New York City mayoral candidate Zohran Mamdani and New York State Governor Kathy Hochul react from the stage as they attend a “New York is Not For Sale” rally at Forest Hills Stadium, in the Queens borough of New York City, U.S., October 26, 2025. REUTERS/Eduardo Munoz
“The last thing New York and other blue jurisdictions need is higher taxes,” Rep. Tom Suozzi from Long Island wrote in the Wall Street Journal oped. “People are already fleeing cities and states with sky-high taxes.” On Oct. 29, Suozzi endorsed Cuomo, as did billionaire former Mayor Mike Bloomberg.
Some top New York Democrats, such as Gov. Kathy Hochul and House Democratic Leader Hakeem Jeffries of Brooklyn, endorsed Mamdani. But the state’s two U.S. senators, Minority Leader Chuck Schumer and Kirsten Gillibrand, have stayed neutral.
‘Hurting the people we’re trying to protect’
It isn’t just elected officials who worry about some of his proposals, however well intentioned.
Burgos, Mamdani’s friend, says his plan to freeze the rent will create unintended consequences like foreclosure and abandonment of buildings where the cost of keeping an apartment up to code is more than the legally allowable rent. (Mamdani has said the city government would pay to renovate those units.)

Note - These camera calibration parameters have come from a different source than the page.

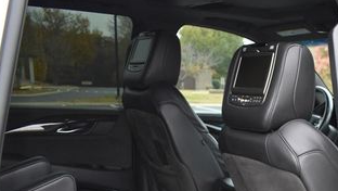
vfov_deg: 19.6
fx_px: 520
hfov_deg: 33.8
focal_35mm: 58
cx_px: 314
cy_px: 228
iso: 800
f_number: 4.5
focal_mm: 18
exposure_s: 1/200
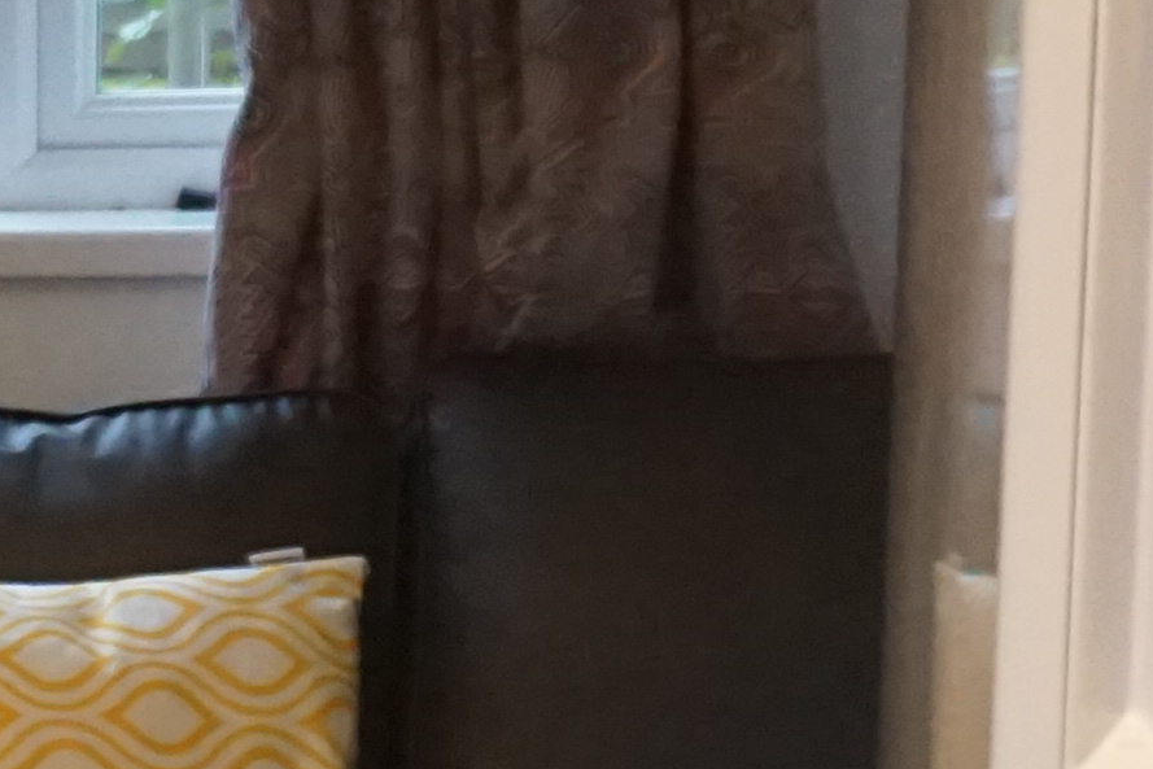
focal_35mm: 162
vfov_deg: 8.4
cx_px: -1589
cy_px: 801
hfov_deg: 10.8
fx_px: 5189
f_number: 3.5
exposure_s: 1/160
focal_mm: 16
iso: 2500
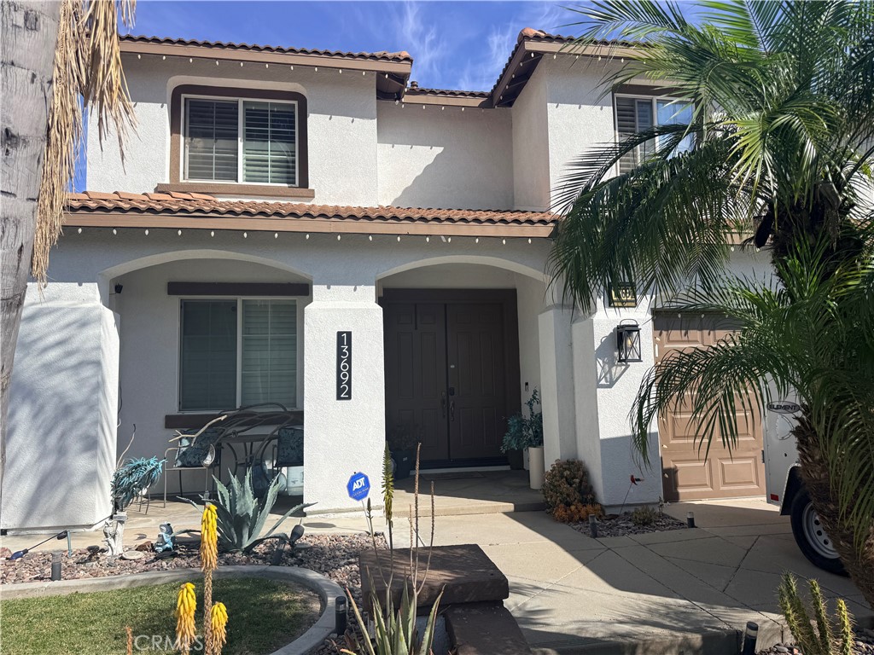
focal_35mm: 24
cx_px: 437
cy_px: 328
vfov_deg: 56.8
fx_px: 606
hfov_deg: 71.6
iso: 80
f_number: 1.78
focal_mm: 6.76
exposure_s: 1/5319
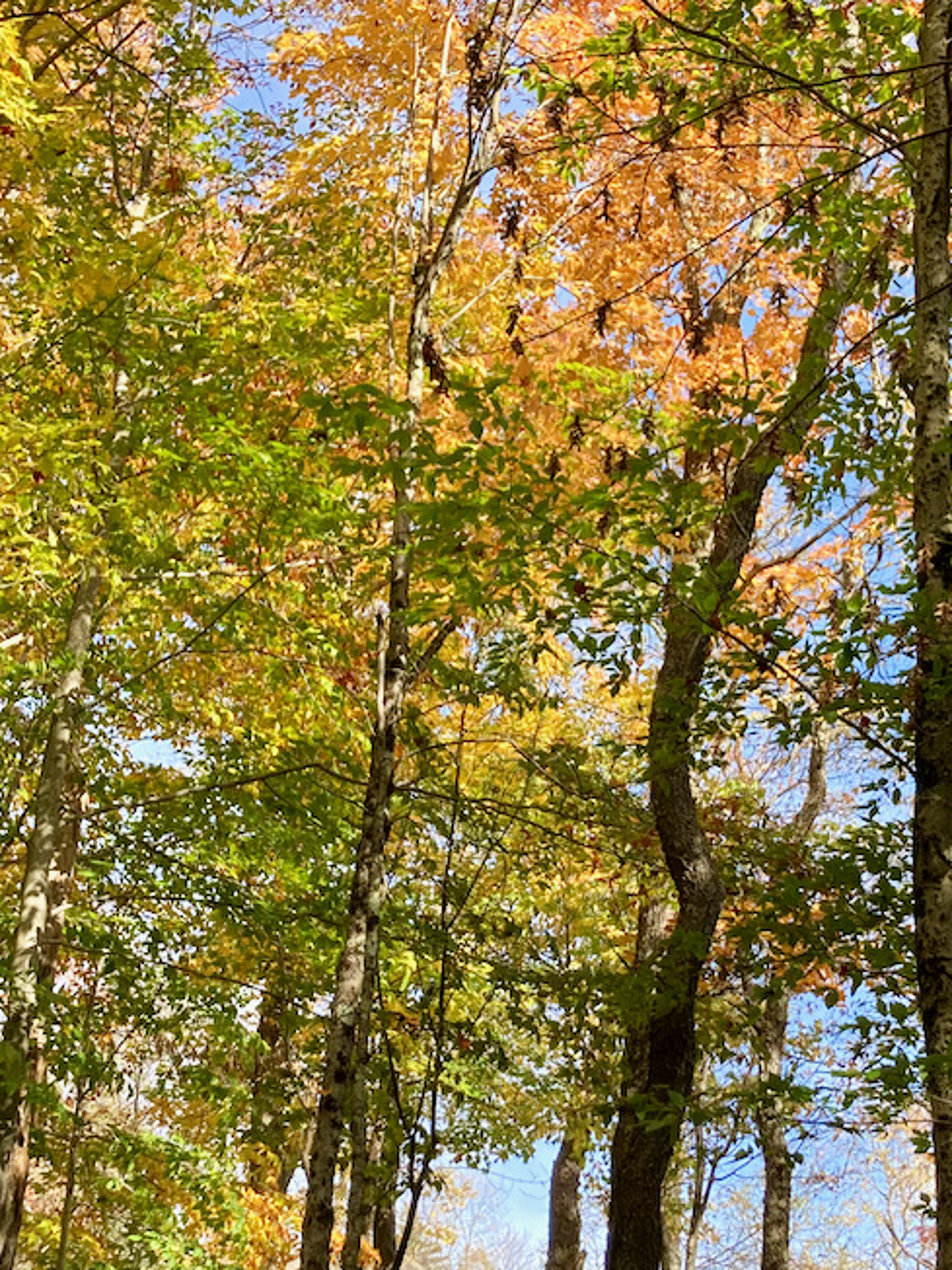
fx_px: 2017
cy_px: 859
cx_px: 551
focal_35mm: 55
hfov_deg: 26.5
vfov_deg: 34.6
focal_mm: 3.99
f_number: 1.8
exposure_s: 1/312
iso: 20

Mayoral candidate Zohran Mamdani campaign buttons are seen on a table at a campaign rally at United Palace on October 13, 2025 in New York City. Mamdani maintains a double-digit lead over former Gov. Andrew Cuomo before the Nov. 4 election.
“I wholly disagree with him on the policy,” Burgos said. “I think the housing policy in New York is so backwards that we’re actually hurting the people we’re trying to protect.”
Transportation wonks express mixed feelings about Mamdani’s free-bus pledge. Eric Goldwyn, a program director at the Marron Institute of Urban Management at New York University, said surveys show transit riders care more about speed and reliability than cost.
“I can’t support him as a candidate,” Burgos said, “but I do have respect for him as an individual and certainly someone who has changed the political landscape.”